• Task material
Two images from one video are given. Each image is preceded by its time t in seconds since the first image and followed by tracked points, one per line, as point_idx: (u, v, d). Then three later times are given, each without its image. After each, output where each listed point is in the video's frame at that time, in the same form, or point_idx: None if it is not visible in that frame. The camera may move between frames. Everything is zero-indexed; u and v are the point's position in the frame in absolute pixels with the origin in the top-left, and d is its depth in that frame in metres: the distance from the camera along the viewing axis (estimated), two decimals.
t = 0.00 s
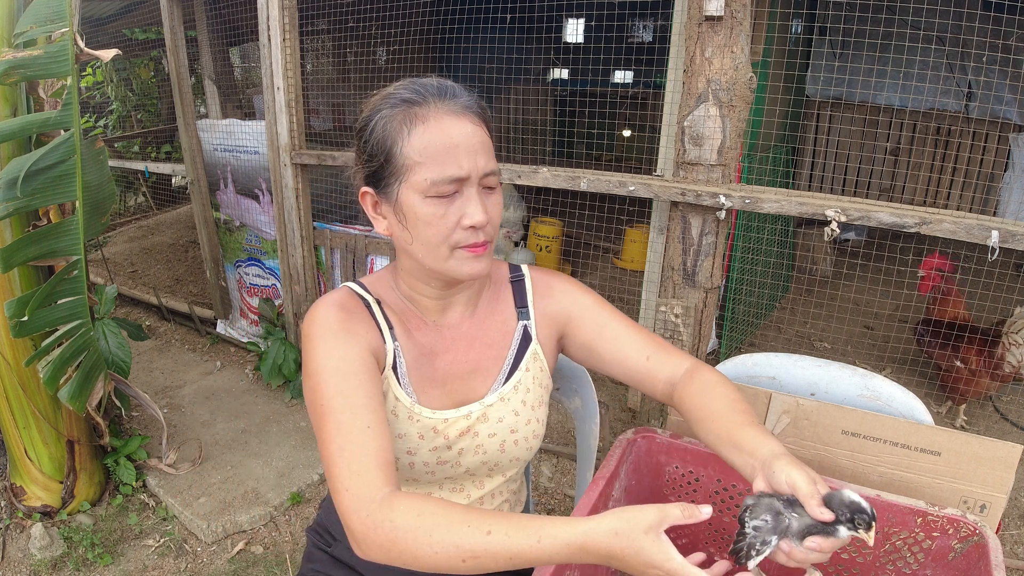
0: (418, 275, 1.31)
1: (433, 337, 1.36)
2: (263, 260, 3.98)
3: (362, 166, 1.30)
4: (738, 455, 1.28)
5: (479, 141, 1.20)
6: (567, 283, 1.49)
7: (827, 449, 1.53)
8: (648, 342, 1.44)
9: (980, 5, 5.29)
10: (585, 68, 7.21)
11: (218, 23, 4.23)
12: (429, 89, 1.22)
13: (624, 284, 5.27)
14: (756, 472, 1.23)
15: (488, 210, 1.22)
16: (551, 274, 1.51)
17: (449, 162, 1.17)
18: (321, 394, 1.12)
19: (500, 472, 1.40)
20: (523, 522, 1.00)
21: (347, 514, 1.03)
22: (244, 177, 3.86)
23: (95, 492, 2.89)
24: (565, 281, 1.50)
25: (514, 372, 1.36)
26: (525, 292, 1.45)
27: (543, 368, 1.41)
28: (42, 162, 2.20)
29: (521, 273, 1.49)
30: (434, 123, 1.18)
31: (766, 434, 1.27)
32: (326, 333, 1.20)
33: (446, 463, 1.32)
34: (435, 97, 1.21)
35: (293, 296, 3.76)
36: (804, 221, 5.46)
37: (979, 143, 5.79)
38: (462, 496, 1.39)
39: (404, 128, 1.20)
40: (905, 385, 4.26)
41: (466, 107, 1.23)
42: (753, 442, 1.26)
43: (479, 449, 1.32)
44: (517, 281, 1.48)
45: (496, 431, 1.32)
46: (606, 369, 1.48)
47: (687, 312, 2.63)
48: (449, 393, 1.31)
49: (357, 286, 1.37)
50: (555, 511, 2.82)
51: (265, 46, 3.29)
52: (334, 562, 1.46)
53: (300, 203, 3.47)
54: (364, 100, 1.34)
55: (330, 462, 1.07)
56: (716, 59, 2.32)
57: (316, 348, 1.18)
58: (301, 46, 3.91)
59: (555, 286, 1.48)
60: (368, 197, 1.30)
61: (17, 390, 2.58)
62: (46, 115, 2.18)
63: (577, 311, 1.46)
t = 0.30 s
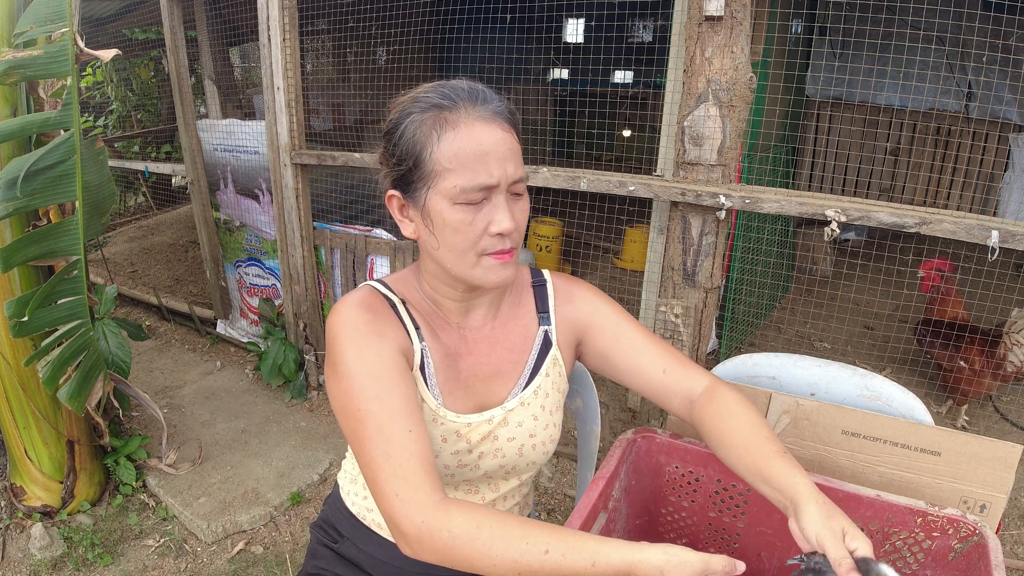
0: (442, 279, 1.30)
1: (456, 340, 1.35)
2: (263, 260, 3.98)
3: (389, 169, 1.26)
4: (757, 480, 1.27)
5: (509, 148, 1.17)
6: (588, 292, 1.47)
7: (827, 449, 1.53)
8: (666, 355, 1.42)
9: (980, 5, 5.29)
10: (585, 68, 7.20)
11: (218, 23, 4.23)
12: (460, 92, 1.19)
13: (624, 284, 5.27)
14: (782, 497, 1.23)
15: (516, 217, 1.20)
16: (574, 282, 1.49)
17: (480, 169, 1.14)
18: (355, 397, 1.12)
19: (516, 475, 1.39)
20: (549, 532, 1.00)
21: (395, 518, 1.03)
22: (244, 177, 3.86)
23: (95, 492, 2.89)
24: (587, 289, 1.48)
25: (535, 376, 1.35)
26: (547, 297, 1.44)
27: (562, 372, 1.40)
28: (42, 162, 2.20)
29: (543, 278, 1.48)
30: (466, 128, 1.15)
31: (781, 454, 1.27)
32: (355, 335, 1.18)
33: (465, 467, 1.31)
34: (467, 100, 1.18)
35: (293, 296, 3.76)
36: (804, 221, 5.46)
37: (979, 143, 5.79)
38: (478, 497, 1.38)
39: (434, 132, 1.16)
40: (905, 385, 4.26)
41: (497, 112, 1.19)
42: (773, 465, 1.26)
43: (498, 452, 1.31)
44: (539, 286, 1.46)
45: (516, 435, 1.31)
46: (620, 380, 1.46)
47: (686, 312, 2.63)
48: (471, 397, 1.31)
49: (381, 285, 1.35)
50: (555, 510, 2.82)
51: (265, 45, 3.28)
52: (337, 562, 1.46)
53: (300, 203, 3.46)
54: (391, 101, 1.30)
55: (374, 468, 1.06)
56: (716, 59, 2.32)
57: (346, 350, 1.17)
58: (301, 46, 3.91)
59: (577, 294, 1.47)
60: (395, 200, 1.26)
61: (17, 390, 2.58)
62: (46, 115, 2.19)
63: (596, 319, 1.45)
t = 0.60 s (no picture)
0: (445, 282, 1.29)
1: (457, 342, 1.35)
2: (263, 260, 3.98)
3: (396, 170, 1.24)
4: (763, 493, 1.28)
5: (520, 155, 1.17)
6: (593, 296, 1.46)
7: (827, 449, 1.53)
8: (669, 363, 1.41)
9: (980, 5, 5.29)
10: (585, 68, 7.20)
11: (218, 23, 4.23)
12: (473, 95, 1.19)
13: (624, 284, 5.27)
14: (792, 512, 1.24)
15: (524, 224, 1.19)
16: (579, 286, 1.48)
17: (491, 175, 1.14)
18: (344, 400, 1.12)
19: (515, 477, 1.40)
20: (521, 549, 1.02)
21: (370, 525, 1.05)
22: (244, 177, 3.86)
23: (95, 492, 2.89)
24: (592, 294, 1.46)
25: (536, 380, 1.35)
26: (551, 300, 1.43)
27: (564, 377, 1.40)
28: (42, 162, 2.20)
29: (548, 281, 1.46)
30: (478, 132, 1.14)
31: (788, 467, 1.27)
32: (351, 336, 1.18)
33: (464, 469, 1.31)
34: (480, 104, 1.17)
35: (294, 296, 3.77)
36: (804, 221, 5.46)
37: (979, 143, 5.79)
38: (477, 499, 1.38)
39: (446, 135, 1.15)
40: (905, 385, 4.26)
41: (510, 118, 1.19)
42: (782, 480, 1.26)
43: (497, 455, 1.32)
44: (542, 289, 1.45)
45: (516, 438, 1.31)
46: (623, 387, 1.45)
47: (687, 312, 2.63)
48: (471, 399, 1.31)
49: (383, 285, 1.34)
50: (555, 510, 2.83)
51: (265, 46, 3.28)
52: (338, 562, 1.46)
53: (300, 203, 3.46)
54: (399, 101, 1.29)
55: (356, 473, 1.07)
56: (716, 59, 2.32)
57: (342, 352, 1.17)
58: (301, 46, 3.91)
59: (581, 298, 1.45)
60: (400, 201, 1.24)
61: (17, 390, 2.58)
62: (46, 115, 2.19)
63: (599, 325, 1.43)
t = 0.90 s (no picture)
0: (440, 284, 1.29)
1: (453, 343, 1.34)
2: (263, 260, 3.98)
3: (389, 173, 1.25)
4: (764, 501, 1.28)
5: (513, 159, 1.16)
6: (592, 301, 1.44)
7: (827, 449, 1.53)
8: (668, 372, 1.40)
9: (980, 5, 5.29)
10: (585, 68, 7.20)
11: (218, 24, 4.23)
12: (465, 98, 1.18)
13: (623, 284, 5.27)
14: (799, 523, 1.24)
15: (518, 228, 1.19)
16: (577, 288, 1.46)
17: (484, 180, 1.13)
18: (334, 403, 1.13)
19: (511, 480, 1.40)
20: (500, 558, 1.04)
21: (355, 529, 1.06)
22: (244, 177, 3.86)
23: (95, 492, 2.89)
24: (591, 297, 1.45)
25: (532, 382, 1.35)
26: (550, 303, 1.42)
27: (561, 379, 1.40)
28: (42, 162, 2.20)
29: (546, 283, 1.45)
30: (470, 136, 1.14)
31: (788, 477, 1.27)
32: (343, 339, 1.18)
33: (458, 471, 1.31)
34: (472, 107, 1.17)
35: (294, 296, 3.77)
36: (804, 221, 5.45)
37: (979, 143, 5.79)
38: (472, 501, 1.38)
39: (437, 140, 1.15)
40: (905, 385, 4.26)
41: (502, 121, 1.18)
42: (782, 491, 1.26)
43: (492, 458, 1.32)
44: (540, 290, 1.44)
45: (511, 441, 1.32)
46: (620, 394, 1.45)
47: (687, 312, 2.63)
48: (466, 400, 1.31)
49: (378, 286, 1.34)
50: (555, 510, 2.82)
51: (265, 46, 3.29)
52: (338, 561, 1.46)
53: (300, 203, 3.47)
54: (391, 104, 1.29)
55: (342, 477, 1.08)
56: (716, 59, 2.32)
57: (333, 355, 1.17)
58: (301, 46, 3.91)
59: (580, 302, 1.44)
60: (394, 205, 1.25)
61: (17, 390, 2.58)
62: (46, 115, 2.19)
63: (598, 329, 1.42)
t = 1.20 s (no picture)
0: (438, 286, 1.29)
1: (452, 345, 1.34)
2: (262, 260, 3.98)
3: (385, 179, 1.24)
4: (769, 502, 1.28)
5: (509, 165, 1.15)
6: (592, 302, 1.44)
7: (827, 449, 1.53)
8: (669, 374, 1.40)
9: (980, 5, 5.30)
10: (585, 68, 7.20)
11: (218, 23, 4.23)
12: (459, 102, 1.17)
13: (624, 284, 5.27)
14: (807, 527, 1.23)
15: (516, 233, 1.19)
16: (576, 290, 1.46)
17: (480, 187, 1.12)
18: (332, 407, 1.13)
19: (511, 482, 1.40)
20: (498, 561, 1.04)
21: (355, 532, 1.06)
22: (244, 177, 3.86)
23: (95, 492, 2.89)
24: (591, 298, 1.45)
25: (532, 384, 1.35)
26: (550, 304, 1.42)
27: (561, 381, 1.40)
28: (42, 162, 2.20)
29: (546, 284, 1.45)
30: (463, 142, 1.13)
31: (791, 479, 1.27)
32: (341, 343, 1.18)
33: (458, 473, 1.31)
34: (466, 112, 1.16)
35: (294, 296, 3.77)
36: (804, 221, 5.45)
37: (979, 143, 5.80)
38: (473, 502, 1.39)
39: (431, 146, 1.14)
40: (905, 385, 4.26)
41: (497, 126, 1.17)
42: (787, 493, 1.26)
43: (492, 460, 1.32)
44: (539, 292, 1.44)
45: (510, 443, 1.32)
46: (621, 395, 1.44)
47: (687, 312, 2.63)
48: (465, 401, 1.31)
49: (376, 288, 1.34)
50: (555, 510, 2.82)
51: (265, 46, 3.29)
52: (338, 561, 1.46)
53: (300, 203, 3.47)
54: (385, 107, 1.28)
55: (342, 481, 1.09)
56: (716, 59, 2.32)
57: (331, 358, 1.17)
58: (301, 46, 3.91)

• What is needed
Within the material above, the line with "4: (738, 455, 1.28)" opens the range and the line with "38: (462, 496, 1.39)" closes it; reproduce that range word for word.

• Answer space
4: (738, 455, 1.28)
5: (479, 141, 1.20)
6: (567, 283, 1.49)
7: (827, 449, 1.53)
8: (648, 342, 1.44)
9: (980, 5, 5.29)
10: (585, 68, 7.21)
11: (218, 23, 4.23)
12: (429, 89, 1.22)
13: (624, 284, 5.27)
14: (756, 472, 1.23)
15: (488, 210, 1.22)
16: (551, 274, 1.51)
17: (449, 162, 1.17)
18: (321, 394, 1.12)
19: (500, 472, 1.40)
20: (523, 522, 1.00)
21: (347, 514, 1.03)
22: (244, 177, 3.86)
23: (95, 492, 2.89)
24: (565, 281, 1.50)
25: (514, 372, 1.36)
26: (525, 292, 1.45)
27: (543, 368, 1.41)
28: (42, 162, 2.20)
29: (521, 273, 1.49)
30: (434, 123, 1.18)
31: (766, 434, 1.27)
32: (326, 333, 1.20)
33: (446, 463, 1.32)
34: (435, 97, 1.21)
35: (293, 296, 3.76)
36: (804, 221, 5.46)
37: (979, 143, 5.79)
38: (462, 496, 1.39)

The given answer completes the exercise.